◆ WHAT IS NEEDED
Somewhere below, one line contains "neck: (790, 864)" and a later line contains "right back paw: (780, 961)". Output those two lines and everything between them exactly, and nothing else.

◆ INFORMATION
------
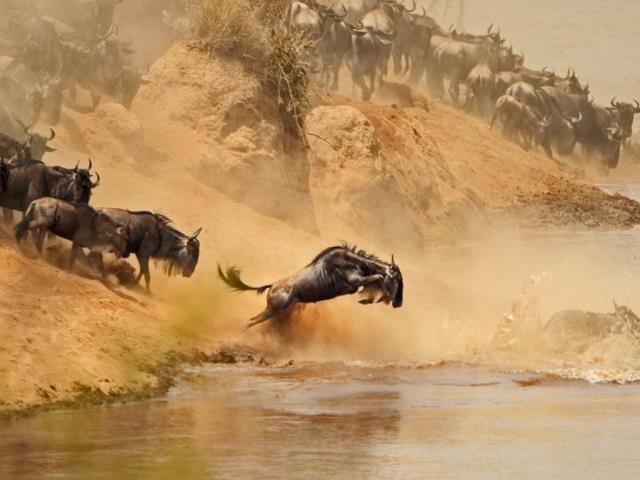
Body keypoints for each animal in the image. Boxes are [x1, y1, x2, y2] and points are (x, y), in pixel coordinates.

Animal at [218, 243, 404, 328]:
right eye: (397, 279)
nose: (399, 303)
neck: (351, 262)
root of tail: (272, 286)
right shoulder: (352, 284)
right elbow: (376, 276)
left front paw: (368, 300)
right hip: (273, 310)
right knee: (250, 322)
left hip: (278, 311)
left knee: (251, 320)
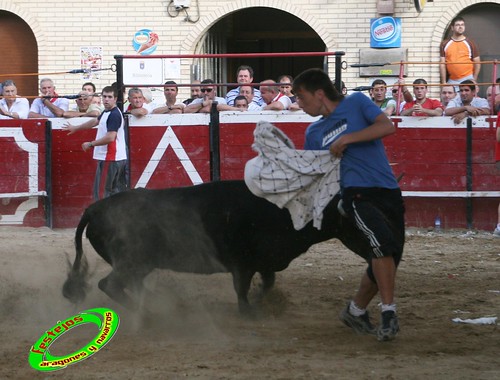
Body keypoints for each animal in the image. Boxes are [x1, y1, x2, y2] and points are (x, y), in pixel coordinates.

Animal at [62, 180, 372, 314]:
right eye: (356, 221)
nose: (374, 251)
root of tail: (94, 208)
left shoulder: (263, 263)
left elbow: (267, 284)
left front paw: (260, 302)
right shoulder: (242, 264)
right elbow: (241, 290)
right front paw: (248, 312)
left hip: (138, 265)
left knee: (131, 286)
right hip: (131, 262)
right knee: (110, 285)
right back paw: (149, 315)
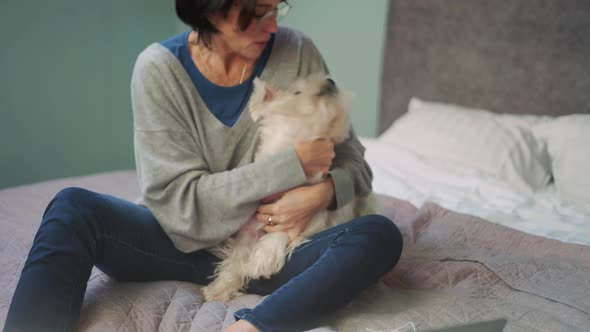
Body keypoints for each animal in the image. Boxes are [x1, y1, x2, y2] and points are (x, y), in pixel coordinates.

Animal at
------
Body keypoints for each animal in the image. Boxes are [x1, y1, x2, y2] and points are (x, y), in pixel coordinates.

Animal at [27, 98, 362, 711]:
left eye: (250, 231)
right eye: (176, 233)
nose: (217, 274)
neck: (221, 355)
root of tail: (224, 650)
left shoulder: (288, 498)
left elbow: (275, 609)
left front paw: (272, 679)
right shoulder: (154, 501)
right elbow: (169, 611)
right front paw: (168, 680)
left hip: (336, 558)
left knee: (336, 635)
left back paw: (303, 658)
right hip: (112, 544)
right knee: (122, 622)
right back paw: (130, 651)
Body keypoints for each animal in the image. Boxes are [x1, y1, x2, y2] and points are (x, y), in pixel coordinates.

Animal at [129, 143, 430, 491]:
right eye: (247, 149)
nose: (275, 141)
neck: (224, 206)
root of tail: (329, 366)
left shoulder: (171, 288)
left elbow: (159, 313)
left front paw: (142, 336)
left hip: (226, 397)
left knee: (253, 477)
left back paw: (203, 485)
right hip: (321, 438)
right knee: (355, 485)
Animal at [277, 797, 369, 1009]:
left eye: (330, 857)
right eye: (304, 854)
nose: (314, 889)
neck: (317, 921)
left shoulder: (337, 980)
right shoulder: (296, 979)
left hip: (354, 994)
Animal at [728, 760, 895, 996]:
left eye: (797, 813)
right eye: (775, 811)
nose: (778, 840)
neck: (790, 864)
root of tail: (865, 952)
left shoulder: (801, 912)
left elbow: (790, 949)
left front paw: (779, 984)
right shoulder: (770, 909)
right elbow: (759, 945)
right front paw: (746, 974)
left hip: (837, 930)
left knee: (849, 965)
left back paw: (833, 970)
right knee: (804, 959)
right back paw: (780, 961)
------
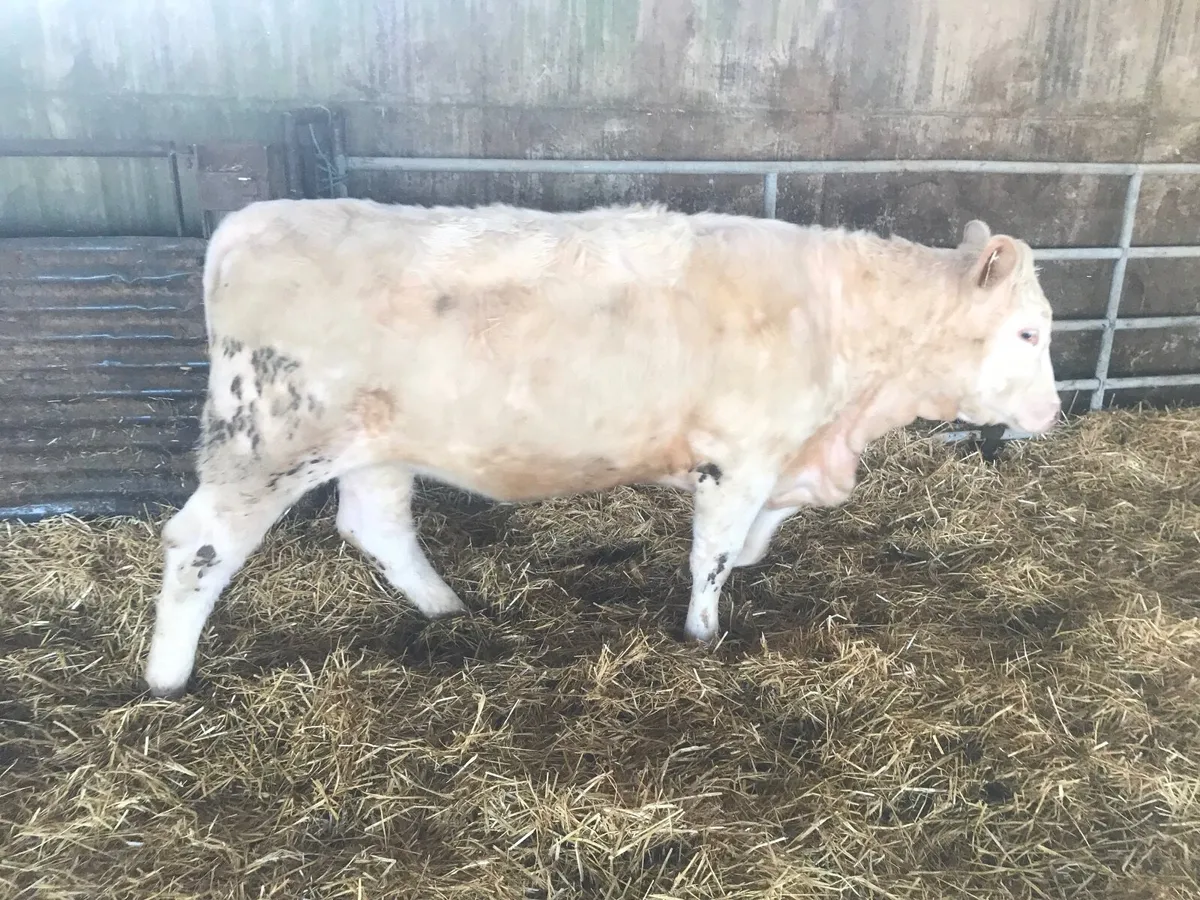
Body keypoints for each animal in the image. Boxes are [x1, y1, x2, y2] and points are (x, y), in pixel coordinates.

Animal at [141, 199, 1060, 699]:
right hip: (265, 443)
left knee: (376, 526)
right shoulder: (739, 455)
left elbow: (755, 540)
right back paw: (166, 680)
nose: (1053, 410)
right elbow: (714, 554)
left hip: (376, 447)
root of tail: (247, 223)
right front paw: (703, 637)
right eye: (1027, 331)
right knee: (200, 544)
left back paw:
------
◆ EXERCISE RESPONSE
neck: (790, 864)
root of tail: (865, 952)
left shoulder: (801, 912)
left elbow: (790, 949)
left front paw: (779, 984)
right shoulder: (770, 909)
right elbow: (759, 945)
right front paw: (746, 974)
left hip: (837, 930)
left knee: (849, 965)
left back paw: (833, 970)
right knee: (804, 959)
right back paw: (780, 961)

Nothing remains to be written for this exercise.